第109話 22.女物のロングソード
ツークシュ山には行ったことがあった。
ビーバーモンスターを退治しに、マルゲリータの息子であるシルヴィオとティファニーと共に、パーティを組み冒険したからだ。
マルゲリータが息を引き取る瞬間もその場で見た。
その時マルゲリータは、自分自身に回復魔法をかけており、つまり杖を持っていたのを覚えている。
その後はマルゲリータを蘇生するのに必死で、杖がどうなったかは覚えていない。
あそこまで行くまでに3日間歩かなければならない。
道中に出るモンスターを倒しながら行く事になるが、僕は賢者なので近距離攻撃が苦手だった。
近距離攻撃が得意な相棒が必要だ。
その相棒はフローマーで間違いなしだ。
フローマーは料理もできる。
これで道中の食事にも困らないだろう。
フローマーとは、この前一緒に街に出かけた後はぐれてしまい、どこかぎこちなくなってしまったので、これを機に仲直りもしたい。
そうだ!計画していたサプライズのプレゼント、まだ渡していなかった!
「この前、一緒にシーフードレストランに行けなかっただろう?
だから今日こそは一緒に食べような。」
「にゃ♪」
フローマーは喜んで一緒に出かけてくれた。
街中で僕が歩いていると、フローマーが僕の袖を掴んで言った。
「にゃ、にゃー。」
シーフードレストランへの道が違うと言っているのだろう。
それもそうだ。
僕はご飯の前にプレゼントをしようと、別の店に向かっていた。
「いいからいいから、僕の後についてきてくれよ。」
僕が向かったのは鍛冶屋だった。
街で唯一ドワーフのおじさんが営む店だ。
ドワーフは道具作りに非常に長けた種族で、このおじさんの作った武器は切れ味もよく、冒険者たちに大人気だった。
その分、他の店より値が張るのが欠点だ。
「おじさん!こんにちは!」
「あいよ!ベルギウス様!いらっしゃい!」
「頼んだやつできてます?」
「もちろんだよ!」
フローマーにプレゼントするために何度か通ったから、すっかり顔なじみだ。
そもそも武器を持たない賢者がこの店に入ること自体珍しいのだが。
「さぁ、フローマー、ロングソードどう思う?
君にふさわしいと思って、どう?」
「んにゃー?」
「まったく、君は鈍いな。
君へのプレゼントだよ。
いつも僕にご飯を作って待っててくれるじゃないか。
テーグリヒスベック城で働き始めて給料が出たからね。
初給料でプレゼントだよ。」
フローマーはしこたま驚いているようだった。
薄情な僕がこんなに素敵な事をしてくれるなんてと思っているようだった。
テレパシーが漏れているのか、伝わってきてしまった。
僕って、そんなにフローマーに対して薄情な事をしたつもりはあまりないのだが…。
「君の趣味がわからないんだけど、女の子だから可愛いのが良いかと思って。」
フローマーはいつもロングソードを持ち歩いているのだけど、絶対に使わないのだ。
戦闘の時は素手での攻撃、必殺の猫パンチだ。
なのに時々、そのロングソードを手に型稽古?のような事をしているだ。
本当は使いたいのではないかと思っていたのだ。
ドワーフのおじさんに女の子へのプレゼントだと言ったら、グリップのところにオステオスペルマムの花を刻印してくれた。

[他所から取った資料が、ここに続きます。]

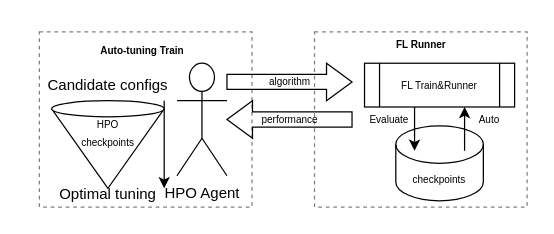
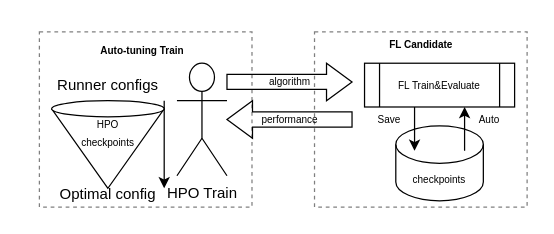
  <mxCell id="0" />
  <mxCell id="1" parent="0" />
- <mxCell id="2" value="HPO Agent" style="shape=umlActor;verticalLabelPosition=bottom;verticalAlign=top;html=1;outlineConnect=0;" parent="1" vertex="1"><mxGeometry x="141" y="50" width="40" height="90" as="geometry" /></mxCell>
+ <mxCell id="2" value="HPO Train" style="shape=umlActor;verticalLabelPosition=bottom;verticalAlign=top;html=1;outlineConnect=0;" parent="1" vertex="1"><mxGeometry x="141" y="50" width="40" height="90" as="geometry" /></mxCell>
  <mxCell id="3" value="" style="verticalLabelPosition=bottom;verticalAlign=top;html=1;shape=mxgraph.basic.cone;rotation=-180;" parent="1" vertex="1"><mxGeometry x="40.8" y="80" width="90" height="70" as="geometry" /></mxCell>
- <mxCell id="4" value="Candidate configs" style="text;html=1;strokeColor=none;fillColor=none;align=center;verticalAlign=middle;whiteSpace=wrap;rounded=0;" parent="1" vertex="1"><mxGeometry y="57.5" width="130" height="20" as="geometry" x="21" /></mxCell>
+ <mxCell id="4" value="Runner configs" style="text;html=1;strokeColor=none;fillColor=none;align=center;verticalAlign=middle;whiteSpace=wrap;rounded=0;" parent="1" vertex="1"><mxGeometry y="57.5" width="130" height="20" as="geometry" x="21" /></mxCell>
  <mxCell id="5" value="&lt;span style=&quot;font-size: 8px&quot;&gt;HPO checkpoints&lt;/span&gt;" style="text;html=1;strokeColor=none;fillColor=none;align=center;verticalAlign=middle;whiteSpace=wrap;rounded=0;fontFamily=Helvetica;" parent="1" vertex="1"><mxGeometry x="55.8" y="90" width="60" height="30" as="geometry" /></mxCell>
  <mxCell id="6" value="" style="endArrow=classic;html=1;rounded=0;fontFamily=Helvetica;fontSize=8;" parent="1" edge="1"><mxGeometry width="50" height="50" relative="1" as="geometry"><mxPoint x="130.8" y="80" as="sourcePoint" /><mxPoint x="130.8" y="150" as="targetPoint" /></mxGeometry></mxCell>
- <mxCell id="7" value="FL Train&amp;amp;Runner" style="shape=process;whiteSpace=wrap;html=1;backgroundOutline=1;fontFamily=Helvetica;fontSize=8;" parent="1" vertex="1"><mxGeometry x="291" y="50" width="120" height="35" as="geometry" /></mxCell>
+ <mxCell id="7" value="FL Train&amp;amp;Evaluate" style="shape=process;whiteSpace=wrap;html=1;backgroundOutline=1;fontFamily=Helvetica;fontSize=8;" parent="1" vertex="1"><mxGeometry x="291" y="50" width="120" height="35" as="geometry" /></mxCell>
  <mxCell id="8" value="checkpoints" style="shape=cylinder3;whiteSpace=wrap;html=1;boundedLbl=1;backgroundOutline=1;size=15;fontFamily=Helvetica;fontSize=8;" parent="1" vertex="1"><mxGeometry x="316" y="100" width="70" height="60" as="geometry" /></mxCell>
  <mxCell id="9" value="" style="endArrow=classic;html=1;rounded=0;fontFamily=Helvetica;fontSize=8;" parent="1" edge="1"><mxGeometry width="50" height="50" relative="1" as="geometry"><mxPoint x="331" y="85" as="sourcePoint" /><mxPoint x="331" y="120" as="targetPoint" /></mxGeometry></mxCell>
- <mxCell id="10" value="Evaluate" style="text;html=1;strokeColor=none;fillColor=none;align=center;verticalAlign=middle;whiteSpace=wrap;rounded=0;fontFamily=Helvetica;fontSize=8;" parent="1" vertex="1"><mxGeometry x="281" y="80" width="60" height="30" as="geometry" /></mxCell>
+ <mxCell id="10" value="Save" style="text;html=1;strokeColor=none;fillColor=none;align=center;verticalAlign=middle;whiteSpace=wrap;rounded=0;fontFamily=Helvetica;fontSize=8;" parent="1" vertex="1"><mxGeometry x="281" y="80" width="60" height="30" as="geometry" /></mxCell>
  <mxCell id="11" value="" style="endArrow=classic;html=1;rounded=0;fontFamily=Helvetica;fontSize=8;" parent="1" edge="1"><mxGeometry width="50" height="50" relative="1" as="geometry"><mxPoint x="371" y="120" as="sourcePoint" /><mxPoint x="371" y="85" as="targetPoint" /></mxGeometry></mxCell>
  <mxCell id="12" value="Auto" style="text;html=1;strokeColor=none;fillColor=none;align=center;verticalAlign=middle;whiteSpace=wrap;rounded=0;fontFamily=Helvetica;fontSize=8;" parent="1" vertex="1"><mxGeometry x="361" y="80" width="60" height="30" as="geometry" /></mxCell>
  <mxCell id="13" value="algorithm" style="html=1;shadow=0;dashed=0;align=center;verticalAlign=middle;shape=mxgraph.arrows2.arrow;dy=0.6;dx=20.4;notch=0;fontFamily=Helvetica;fontSize=8;" parent="1" vertex="1"><mxGeometry x="181" y="50" width="100" height="30" as="geometry" /></mxCell>
  <mxCell id="14" value="performance" style="html=1;shadow=0;dashed=0;align=center;verticalAlign=middle;shape=mxgraph.arrows2.arrow;dy=0.6;dx=20.4;notch=0;fontFamily=Helvetica;fontSize=8;direction=west;" parent="1" vertex="1"><mxGeometry x="181" y="80" width="100" height="30" as="geometry" /></mxCell>
  <mxCell id="15" value="" style="rounded=0;whiteSpace=wrap;html=1;fontFamily=Helvetica;fontSize=8;fillColor=none;dashed=1;opacity=50;" parent="1" vertex="1"><mxGeometry x="31" y="25" width="170" height="140" as="geometry" /></mxCell>
  <mxCell id="16" value="&lt;b&gt;Auto-tuning Train&lt;/b&gt;" style="text;html=1;strokeColor=none;fillColor=none;align=center;verticalAlign=middle;whiteSpace=wrap;rounded=0;dashed=1;fontFamily=Helvetica;fontSize=8;" parent="1" vertex="1"><mxGeometry x="71" y="25" width="85" height="30" as="geometry" /></mxCell>
  <mxCell id="17" value="" style="rounded=0;whiteSpace=wrap;html=1;fontFamily=Helvetica;fontSize=8;fillColor=none;dashed=1;opacity=50;" parent="1" vertex="1"><mxGeometry x="251" y="25" width="170" height="140" as="geometry" /></mxCell>
- <mxCell id="18" value="&lt;b&gt;FL Runner&lt;/b&gt;" style="text;html=1;strokeColor=none;fillColor=none;align=center;verticalAlign=middle;whiteSpace=wrap;rounded=0;dashed=1;fontFamily=Helvetica;fontSize=8;" parent="1" vertex="1"><mxGeometry x="273.5" y="20" width="125" height="30" as="geometry" /></mxCell>
- <mxCell id="19" value="Optimal tuning" style="text;html=1;strokeColor=none;fillColor=none;align=center;verticalAlign=middle;whiteSpace=wrap;rounded=0;" parent="1" vertex="1"><mxGeometry x="20.8" y="145" width="130" height="20" as="geometry" /></mxCell>
+ <mxCell id="18" value="&lt;b&gt;FL Candidate&lt;/b&gt;" style="text;html=1;strokeColor=none;fillColor=none;align=center;verticalAlign=middle;whiteSpace=wrap;rounded=0;dashed=1;fontFamily=Helvetica;fontSize=8;" parent="1" vertex="1"><mxGeometry x="273.5" y="20" width="125" height="30" as="geometry" /></mxCell>
+ <mxCell id="19" value="Optimal config" style="text;html=1;strokeColor=none;fillColor=none;align=center;verticalAlign=middle;whiteSpace=wrap;rounded=0;" parent="1" vertex="1"><mxGeometry x="20.8" y="145" width="130" height="20" as="geometry" /></mxCell>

薬草以外の花の知識は全く無く、興味もなかったが、今、街の女の子の間でこの花がはやっているとの事だった。
フローマーはオステオスペルマムの剣を入手した!
そして、泣き出してしまった。
「おいおい!どいういう事だよ!なんで泣くんだよ。」
僕はびっくりしたが、それが嬉しくて感動の涙である事が分かった。
喜んでくれて、僕もすごく嬉しくなった。